Recently, these sophisticated technologies have been used to measure arousal.
(In France, a couple had sex inside an MRI machine, producing detailed pictures.) And now, Jennifer
Berman is experimenting with measuring blood flow to the genital area with ultrasound.
Paula dressed in a hospital gown and slipped on a video headset. She'd selected
an erotic video-"This one usually works," a nurse had said. She settled in with a vibrator in an
exam room amid jars of Q-tips and cotton balls, and 15 minutes later, a medical team rushed
in to read the ultrasound.
It turns out that the physiological changes a woman experiences during
sexual stimulation are as striking in their way as a man's erection. During what's called
the arousal phase, the vagina lengthens and widens, acidity lowers, sensitivity increases,
and the clitoris, labia, and walls of the vagina become engorged with blood. You can see
the blood flow on the ultrasound image.
Yet the oddest, and most confounding, aspect of treating female sexual dysfunction
may be that even when a woman's genitals register excitement-even when you can see it on
ultrasound - the woman will shrug and say, "I don't feel aroused." Berman theorizes that for some of
these women, using Viagra to get an extraordinarily large flow of blood to the genitals will boost
their sense of excitement.
An hour before her next visit to the clinic, Paula took 100mg. Of Viagra. Her face
flushed, but more important, she was aroused. She said, "I could hear my blood pumping on the ultrasound."
Early last year, the first report on Viagra in women gloomily suggested that
women were beyond the reach of medications-three in four failed to report a benefit. But that
study turned out to have been flawed. Last year, Goldstein and the Berman sisters reported on
48 women who'd gone through the same routine as Paula. Overall, after taking Viagra, physiologic
measurements significantly increased,-and so did subjective satisfaction.
Paula was prescribed a small dose of hormones (estrogen and testosterone) and,
when she wanted to have sex, 50 mg. of Viagra. Suddenly, she says, "it was like it used to be."

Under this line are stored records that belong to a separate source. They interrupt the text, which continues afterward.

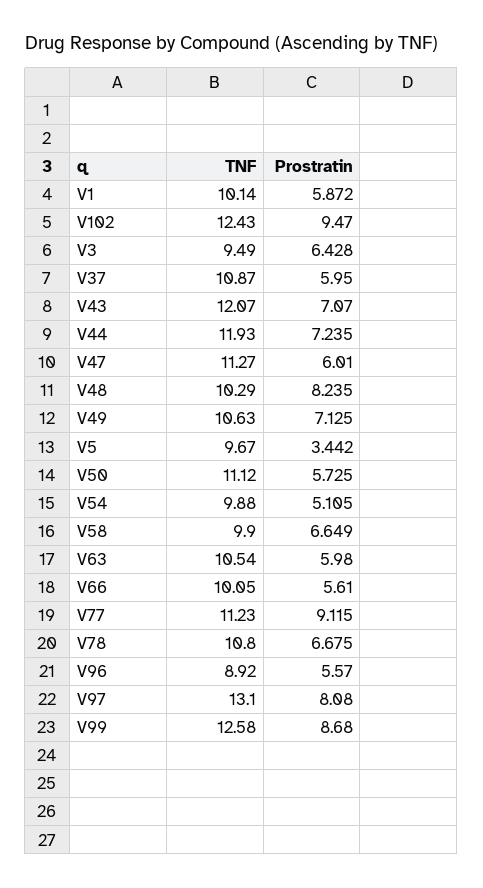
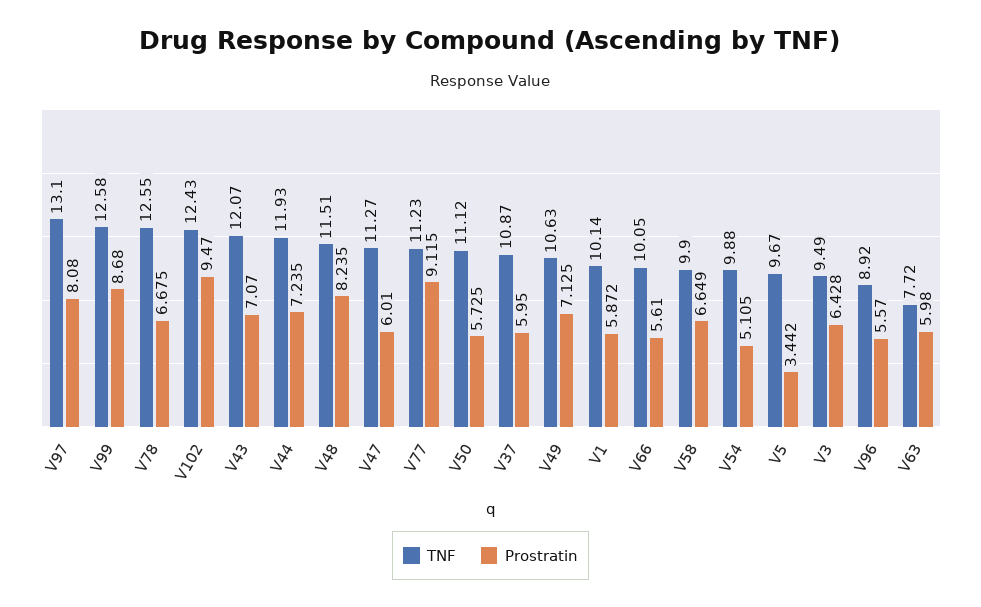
  {
    "TNF": {
      "V1": 10.14,
      "V102": 12.43,
      "V3": 9.49,
      "V37": 10.87,
      "V43": 12.07,
      "V44": 11.93,
      "V47": 11.27,
-     "V48": 10.29,
+     "V48": 11.51,
      "V49": 10.63,
      "V5": 9.67,
      "V50": 11.12,
      "V54": 9.88,
      "V58": 9.9,
-     "V63": 10.54,
+     "V63": 7.72,
      "V66": 10.05,
      "V77": 11.23,
-     "V78": 10.8,
+     "V78": 12.55,
      "V96": 8.92,
      "V97": 13.1,
      "V99": 12.58
    },
    "Prostratin": {
      "V1": 5.872,
      "V102": 9.47,
      "V3": 6.428,
      "V37": 5.95,
      "V43": 7.07,
      "V44": 7.235,
      "V47": 6.01,
      "V48": 8.235,
      "V49": 7.125,
      "V5": 3.442,
      "V50": 5.725,
      "V54": 5.105,
      "V58": 6.649,
      "V63": 5.98,
      "V66": 5.61,
      "V77": 9.115,
      "V78": 6.675,
      "V96": 5.57,
      "V97": 8.08,
      "V99": 8.68
    }
  }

In women as in men, Viagra pills have side effects such as
headache and sinus congestion.
Who knows how this might shake out if government safety and
efficacy studies are ever done?
Even though many drugs, like Viagra, don't work on the brain's centers of desire,
clearly there's a feedback loop. Perhaps some women who tell researchers their desire is off are
actually experiencing diminished sensation. "now I think about sex," Maria says, "I think about
the feeling and it makes me more motivated to do it."
But the main cause for delay is the nine to 12 months it could take to move new
treatments through the FDA-approval process. New pills and potions will exist much sooner. "In the
next year we'll know something about Viagra," says Julia Heiman, a professor of psychiatry and
behavioral science at the University of Washington, in Seattle. Jennifer Berman and others
are also testing apomorphine (Pentech's Uprima). Perhaps someday, Viagra will be prescribed
for some women, apomorphine for others.
Some researchers worry that the new treatments will distort attitudes toward sex.
Is it really pathological to have a low sex drive? Will new medicines create unrealistic standards?
"It could set up Olympic expectations of sexual activity," says Meston, "where a single orgasm
isn't enough."
Maybe that will be a problem with men and Viagra first. Doctors acknowledge
that a large share of the prescriptions are being written for men whose sexual machinery already
works just fine. But the story is likely to be a little different with women, given that nearly
half of them (43 percent) fit the definition of sexually dysfunctional. It's probably not going
overboard to expect-or hope-that new medicines will help them experience any orgasms at all.